Modification records:
###
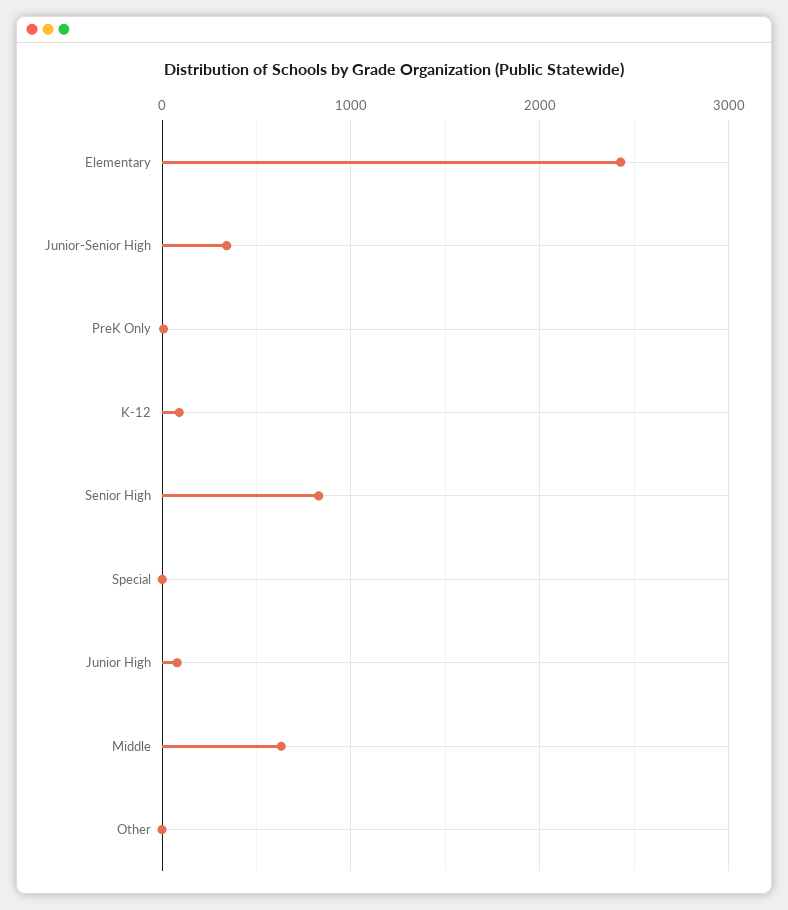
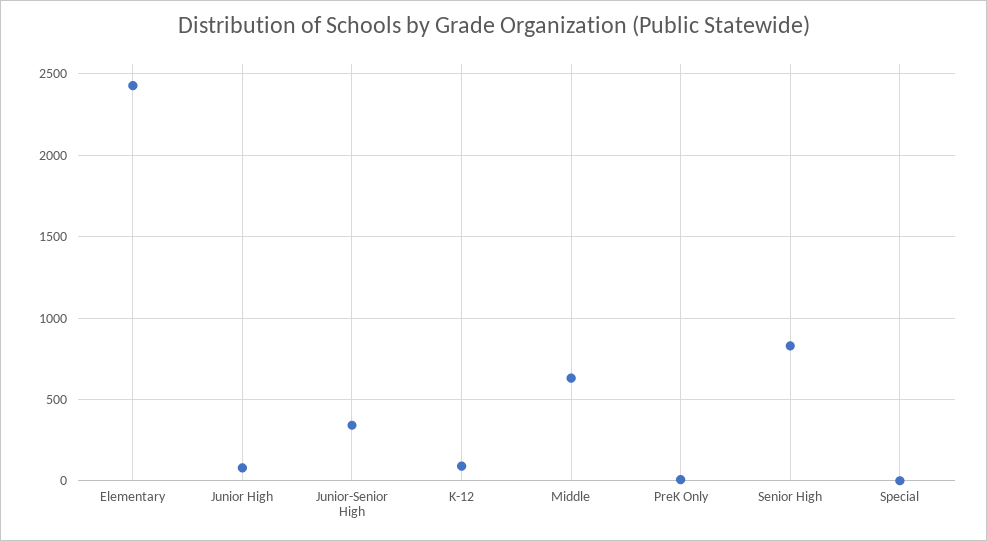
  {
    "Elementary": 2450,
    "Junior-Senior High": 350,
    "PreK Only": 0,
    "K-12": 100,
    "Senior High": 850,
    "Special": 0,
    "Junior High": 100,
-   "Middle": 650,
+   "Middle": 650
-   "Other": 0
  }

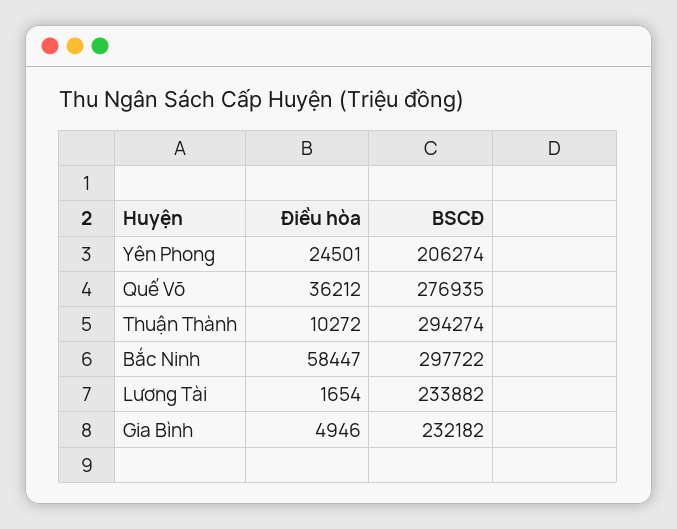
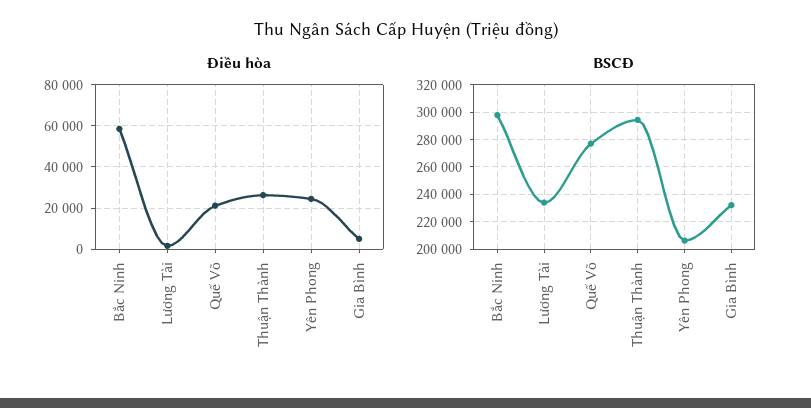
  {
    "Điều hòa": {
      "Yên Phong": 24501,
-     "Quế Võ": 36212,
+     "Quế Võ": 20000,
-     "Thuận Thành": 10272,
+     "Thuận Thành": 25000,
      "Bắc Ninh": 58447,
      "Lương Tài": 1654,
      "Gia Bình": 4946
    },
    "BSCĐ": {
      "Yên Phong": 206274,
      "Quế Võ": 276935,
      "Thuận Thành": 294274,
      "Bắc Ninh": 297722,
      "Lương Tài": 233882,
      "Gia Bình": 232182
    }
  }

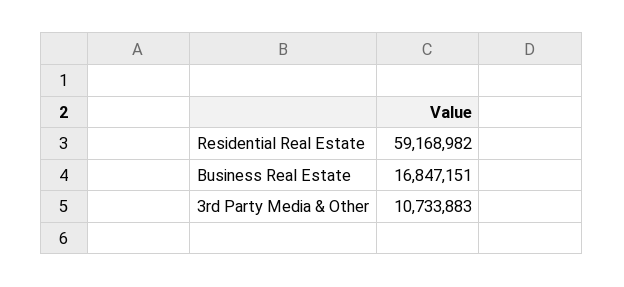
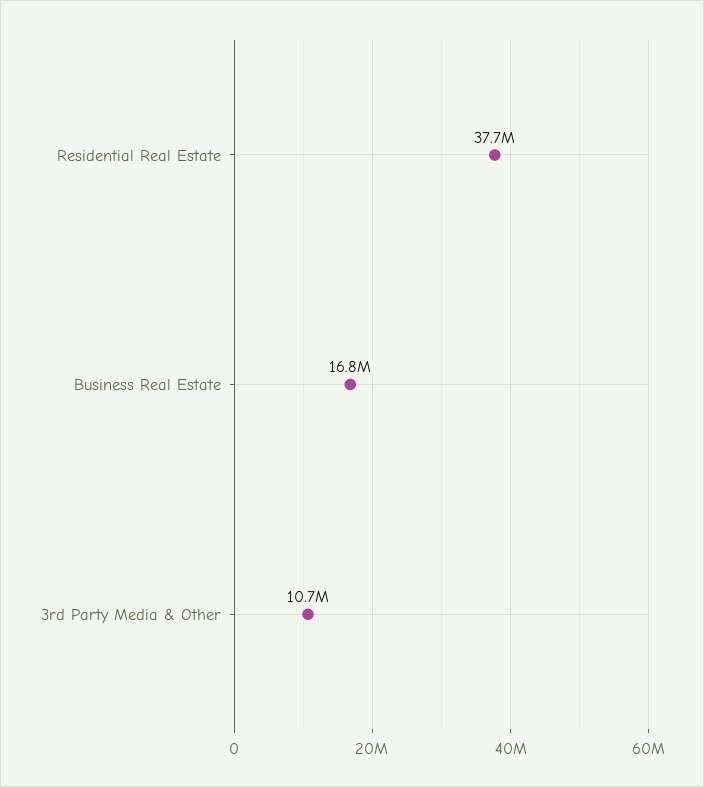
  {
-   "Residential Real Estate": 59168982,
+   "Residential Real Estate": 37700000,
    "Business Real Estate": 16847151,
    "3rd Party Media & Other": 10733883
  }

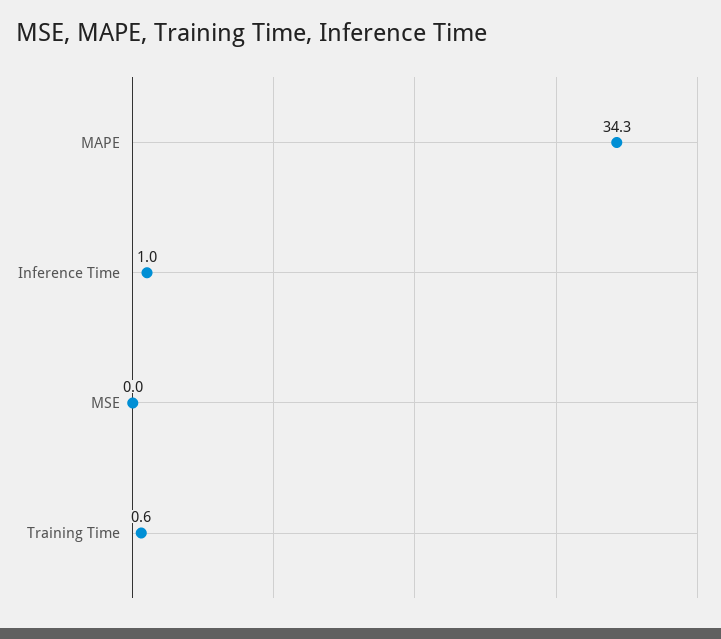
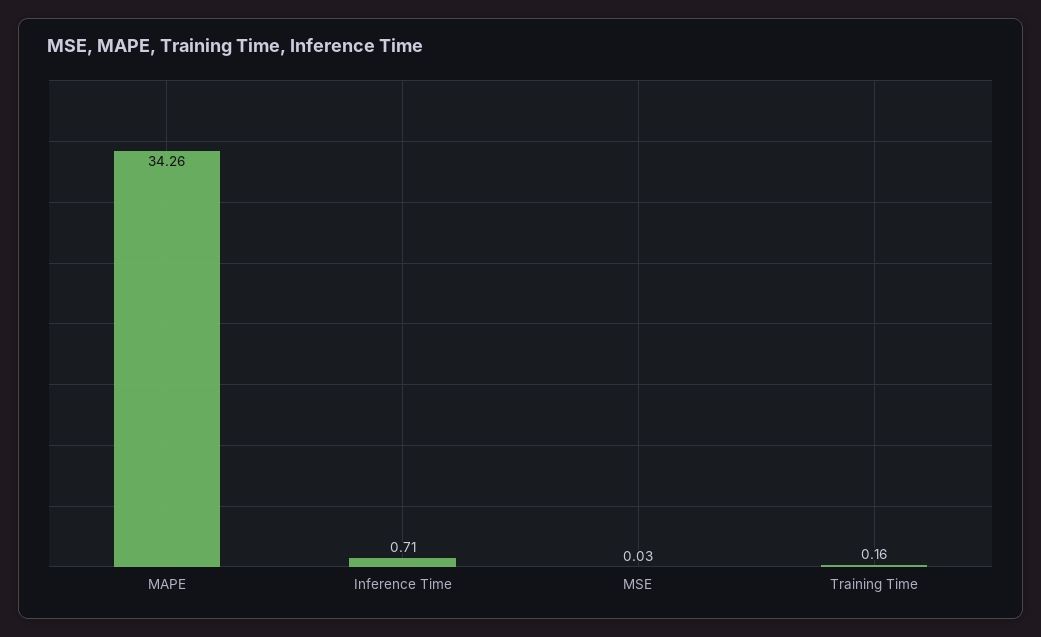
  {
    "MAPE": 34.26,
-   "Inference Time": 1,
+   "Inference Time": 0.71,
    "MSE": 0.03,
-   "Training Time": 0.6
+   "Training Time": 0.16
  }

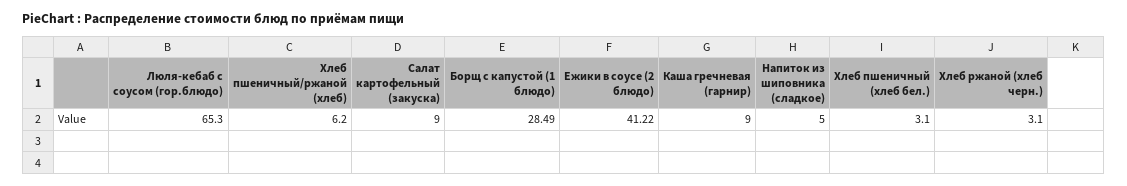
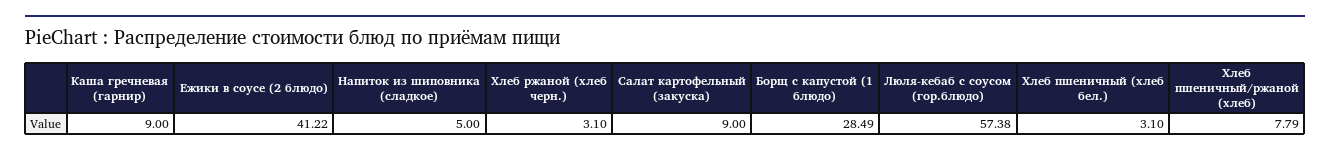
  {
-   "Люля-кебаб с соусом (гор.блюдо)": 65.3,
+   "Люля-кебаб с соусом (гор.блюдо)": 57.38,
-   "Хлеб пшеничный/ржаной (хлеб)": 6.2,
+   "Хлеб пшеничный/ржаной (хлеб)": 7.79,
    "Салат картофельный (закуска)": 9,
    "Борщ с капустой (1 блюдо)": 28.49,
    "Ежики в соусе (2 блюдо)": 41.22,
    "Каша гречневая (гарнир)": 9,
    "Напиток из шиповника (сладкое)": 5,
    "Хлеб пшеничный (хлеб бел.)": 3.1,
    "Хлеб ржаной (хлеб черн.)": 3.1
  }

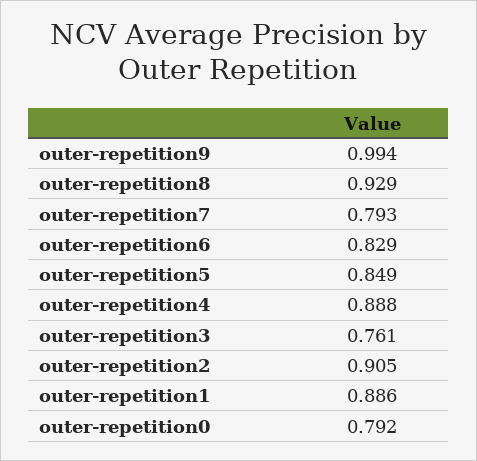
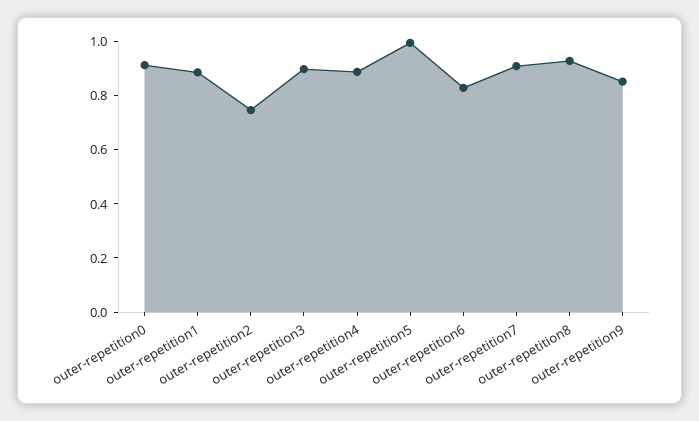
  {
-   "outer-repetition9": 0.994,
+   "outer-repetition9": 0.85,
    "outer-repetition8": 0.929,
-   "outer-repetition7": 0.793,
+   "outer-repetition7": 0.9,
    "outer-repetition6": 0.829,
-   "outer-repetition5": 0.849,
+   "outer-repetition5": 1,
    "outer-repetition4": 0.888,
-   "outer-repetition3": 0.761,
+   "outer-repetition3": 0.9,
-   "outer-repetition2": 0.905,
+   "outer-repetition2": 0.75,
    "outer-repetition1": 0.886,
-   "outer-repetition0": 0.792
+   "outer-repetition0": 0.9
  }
###
Problem description: Without any pictures, return the entries exactly as given.

Reply to the task:
  {
    "Elementary": 2450,
    "Junior-Senior High": 350,
    "PreK Only": 0,
    "K-12": 100,
    "Senior High": 850,
    "Special": 0,
    "Junior High": 100,
-   "Middle": 650,
+   "Middle": 650
-   "Other": 0
  }

  {
    "Điều hòa": {
      "Yên Phong": 24501,
-     "Quế Võ": 36212,
+     "Quế Võ": 20000,
-     "Thuận Thành": 10272,
+     "Thuận Thành": 25000,
      "Bắc Ninh": 58447,
      "Lương Tài": 1654,
      "Gia Bình": 4946
    },
    "BSCĐ": {
      "Yên Phong": 206274,
      "Quế Võ": 276935,
      "Thuận Thành": 294274,
      "Bắc Ninh": 297722,
      "Lương Tài": 233882,
      "Gia Bình": 232182
    }
  }

  {
-   "Residential Real Estate": 59168982,
+   "Residential Real Estate": 37700000,
    "Business Real Estate": 16847151,
    "3rd Party Media & Other": 10733883
  }

  {
    "MAPE": 34.26,
-   "Inference Time": 1,
+   "Inference Time": 0.71,
    "MSE": 0.03,
-   "Training Time": 0.6
+   "Training Time": 0.16
  }

  {
-   "Люля-кебаб с соусом (гор.блюдо)": 65.3,
+   "Люля-кебаб с соусом (гор.блюдо)": 57.38,
-   "Хлеб пшеничный/ржаной (хлеб)": 6.2,
+   "Хлеб пшеничный/ржаной (хлеб)": 7.79,
    "Салат картофельный (закуска)": 9,
    "Борщ с капустой (1 блюдо)": 28.49,
    "Ежики в соусе (2 блюдо)": 41.22,
    "Каша гречневая (гарнир)": 9,
    "Напиток из шиповника (сладкое)": 5,
    "Хлеб пшеничный (хлеб бел.)": 3.1,
    "Хлеб ржаной (хлеб черн.)": 3.1
  }

  {
-   "outer-repetition9": 0.994,
+   "outer-repetition9": 0.85,
    "outer-repetition8": 0.929,
-   "outer-repetition7": 0.793,
+   "outer-repetition7": 0.9,
    "outer-repetition6": 0.829,
-   "outer-repetition5": 0.849,
+   "outer-repetition5": 1,
    "outer-repetition4": 0.888,
-   "outer-repetition3": 0.761,
+   "outer-repetition3": 0.9,
-   "outer-repetition2": 0.905,
+   "outer-repetition2": 0.75,
    "outer-repetition1": 0.886,
-   "outer-repetition0": 0.792
+   "outer-repetition0": 0.9
  }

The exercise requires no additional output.